Mango Markets, a Solana (SOL)-based decentralized exchange (DEX), has proposed a $500,000 settlement with the U.S. Commodity Futures Trading Commission (CFTC).
The DEX’s decentralized autonomous organization (DAO) voted this week to approve a cease and desist agreement that would impose civil fines and various product regulation violations.
If the CFTC agrees, the civil penalty of $500,000 will be paid by Mango DAO and two related entities: Blockworks Foundation and Mango Labs, LLC.
The CFTC and the Securities and Exchange Commission (SEC) launched an investigation into Mango Markets after cryptocurrency trader Abraham Eisenberg exploited the protocol to trade $110 million worth of digital assets in 2022.
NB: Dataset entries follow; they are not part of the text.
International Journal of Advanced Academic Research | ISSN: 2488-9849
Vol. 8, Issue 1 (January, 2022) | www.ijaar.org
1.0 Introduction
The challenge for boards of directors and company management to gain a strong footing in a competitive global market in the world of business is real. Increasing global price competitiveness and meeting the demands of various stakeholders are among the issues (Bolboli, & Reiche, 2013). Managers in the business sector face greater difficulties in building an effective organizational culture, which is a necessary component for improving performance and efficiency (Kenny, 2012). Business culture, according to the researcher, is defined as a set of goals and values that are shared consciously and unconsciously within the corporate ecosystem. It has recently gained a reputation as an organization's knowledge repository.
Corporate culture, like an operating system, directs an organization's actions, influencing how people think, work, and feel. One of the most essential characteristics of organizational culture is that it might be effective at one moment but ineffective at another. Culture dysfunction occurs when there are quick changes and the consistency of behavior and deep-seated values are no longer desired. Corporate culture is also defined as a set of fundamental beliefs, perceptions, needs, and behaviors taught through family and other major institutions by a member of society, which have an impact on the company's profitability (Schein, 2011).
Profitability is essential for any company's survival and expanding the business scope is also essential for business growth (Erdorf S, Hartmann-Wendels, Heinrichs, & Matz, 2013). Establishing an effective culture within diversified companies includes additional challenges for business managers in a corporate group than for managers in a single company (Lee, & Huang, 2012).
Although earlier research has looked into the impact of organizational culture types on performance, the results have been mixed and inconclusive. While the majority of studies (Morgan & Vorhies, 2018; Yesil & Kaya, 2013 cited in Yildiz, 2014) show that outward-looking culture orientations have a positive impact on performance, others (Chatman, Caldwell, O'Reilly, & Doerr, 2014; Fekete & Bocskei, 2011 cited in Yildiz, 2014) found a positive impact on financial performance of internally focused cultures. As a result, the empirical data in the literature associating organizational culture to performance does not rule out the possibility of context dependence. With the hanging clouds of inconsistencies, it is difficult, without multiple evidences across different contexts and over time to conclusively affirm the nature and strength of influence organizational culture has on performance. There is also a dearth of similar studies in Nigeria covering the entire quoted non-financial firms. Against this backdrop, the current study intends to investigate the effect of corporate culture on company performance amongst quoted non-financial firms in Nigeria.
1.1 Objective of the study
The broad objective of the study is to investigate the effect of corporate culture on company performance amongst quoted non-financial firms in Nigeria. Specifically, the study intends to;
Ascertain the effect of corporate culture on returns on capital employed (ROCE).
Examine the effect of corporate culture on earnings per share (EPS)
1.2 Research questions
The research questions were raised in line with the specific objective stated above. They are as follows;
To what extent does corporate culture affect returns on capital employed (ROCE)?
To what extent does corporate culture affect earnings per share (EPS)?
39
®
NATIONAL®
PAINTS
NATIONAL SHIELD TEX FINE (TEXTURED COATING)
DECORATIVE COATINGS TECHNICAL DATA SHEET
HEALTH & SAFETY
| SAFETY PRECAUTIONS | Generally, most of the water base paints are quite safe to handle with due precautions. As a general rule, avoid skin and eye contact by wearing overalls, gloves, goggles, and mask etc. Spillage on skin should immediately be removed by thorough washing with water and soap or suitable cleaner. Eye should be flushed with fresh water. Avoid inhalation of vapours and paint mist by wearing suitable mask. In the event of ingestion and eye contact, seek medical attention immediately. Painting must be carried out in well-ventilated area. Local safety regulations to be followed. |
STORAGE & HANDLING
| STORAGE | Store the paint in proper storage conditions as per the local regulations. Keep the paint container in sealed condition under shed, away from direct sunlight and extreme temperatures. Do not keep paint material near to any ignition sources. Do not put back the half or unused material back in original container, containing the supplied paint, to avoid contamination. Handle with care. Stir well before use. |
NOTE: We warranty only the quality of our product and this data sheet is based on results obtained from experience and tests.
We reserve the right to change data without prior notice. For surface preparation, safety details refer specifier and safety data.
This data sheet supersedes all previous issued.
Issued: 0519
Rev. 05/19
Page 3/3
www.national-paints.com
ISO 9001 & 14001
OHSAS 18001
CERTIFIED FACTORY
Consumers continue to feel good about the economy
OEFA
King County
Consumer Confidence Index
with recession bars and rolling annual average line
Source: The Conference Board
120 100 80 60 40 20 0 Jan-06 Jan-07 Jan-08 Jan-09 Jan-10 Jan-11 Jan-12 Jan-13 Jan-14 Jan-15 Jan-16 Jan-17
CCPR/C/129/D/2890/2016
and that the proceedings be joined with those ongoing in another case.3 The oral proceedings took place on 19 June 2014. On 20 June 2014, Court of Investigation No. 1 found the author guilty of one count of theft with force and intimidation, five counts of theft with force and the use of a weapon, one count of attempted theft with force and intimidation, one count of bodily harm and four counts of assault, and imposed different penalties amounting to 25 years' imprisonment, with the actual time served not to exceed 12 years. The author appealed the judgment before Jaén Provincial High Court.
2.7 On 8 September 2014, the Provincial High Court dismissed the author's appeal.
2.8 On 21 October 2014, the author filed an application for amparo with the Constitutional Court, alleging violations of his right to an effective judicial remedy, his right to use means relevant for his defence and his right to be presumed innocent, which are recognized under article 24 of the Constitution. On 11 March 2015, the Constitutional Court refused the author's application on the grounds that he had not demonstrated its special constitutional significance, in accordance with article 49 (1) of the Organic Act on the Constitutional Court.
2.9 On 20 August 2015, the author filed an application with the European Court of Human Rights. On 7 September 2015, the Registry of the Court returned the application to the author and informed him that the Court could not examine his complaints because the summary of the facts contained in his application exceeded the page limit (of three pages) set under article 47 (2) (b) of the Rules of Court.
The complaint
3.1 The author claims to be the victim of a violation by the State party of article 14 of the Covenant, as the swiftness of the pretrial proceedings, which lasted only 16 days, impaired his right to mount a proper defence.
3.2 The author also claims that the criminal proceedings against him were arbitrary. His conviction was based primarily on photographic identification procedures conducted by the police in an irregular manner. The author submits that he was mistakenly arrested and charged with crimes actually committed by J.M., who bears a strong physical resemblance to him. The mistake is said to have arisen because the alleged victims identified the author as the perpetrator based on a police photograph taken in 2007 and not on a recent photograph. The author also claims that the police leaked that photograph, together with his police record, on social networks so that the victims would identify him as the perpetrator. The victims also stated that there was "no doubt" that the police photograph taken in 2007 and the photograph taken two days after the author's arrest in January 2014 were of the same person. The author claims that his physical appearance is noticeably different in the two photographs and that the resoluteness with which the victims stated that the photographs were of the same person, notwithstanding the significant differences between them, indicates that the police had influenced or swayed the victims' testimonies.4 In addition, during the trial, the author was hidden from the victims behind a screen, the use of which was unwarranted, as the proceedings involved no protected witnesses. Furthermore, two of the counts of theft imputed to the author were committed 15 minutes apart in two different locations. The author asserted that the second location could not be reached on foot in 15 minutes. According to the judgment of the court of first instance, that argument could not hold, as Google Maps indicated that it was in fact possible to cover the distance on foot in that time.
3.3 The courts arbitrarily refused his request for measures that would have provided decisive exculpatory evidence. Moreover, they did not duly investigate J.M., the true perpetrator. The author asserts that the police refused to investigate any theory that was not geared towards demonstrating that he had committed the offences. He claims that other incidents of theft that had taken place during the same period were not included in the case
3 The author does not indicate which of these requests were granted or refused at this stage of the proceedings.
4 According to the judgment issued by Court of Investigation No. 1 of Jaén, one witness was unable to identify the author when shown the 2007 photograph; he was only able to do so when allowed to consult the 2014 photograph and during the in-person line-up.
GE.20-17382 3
In August, Mango DAO members voted to approve the settlement with the SEC, which accused them of violating several provisions of the Securities Act of 1933 and 1934.
If accepted by the SEC, the proposal would include the payment of a civil penalty of $233,228 and an agreement to “cease all offerings, sales, or resales of MNGO tokens on the Protocol through any instrument or device in interstate commerce within the United States.”
Additionally, the Protocol agrees to destroy or render unusable all MNGO tokens held within 10 days of the SEC accepting the terms.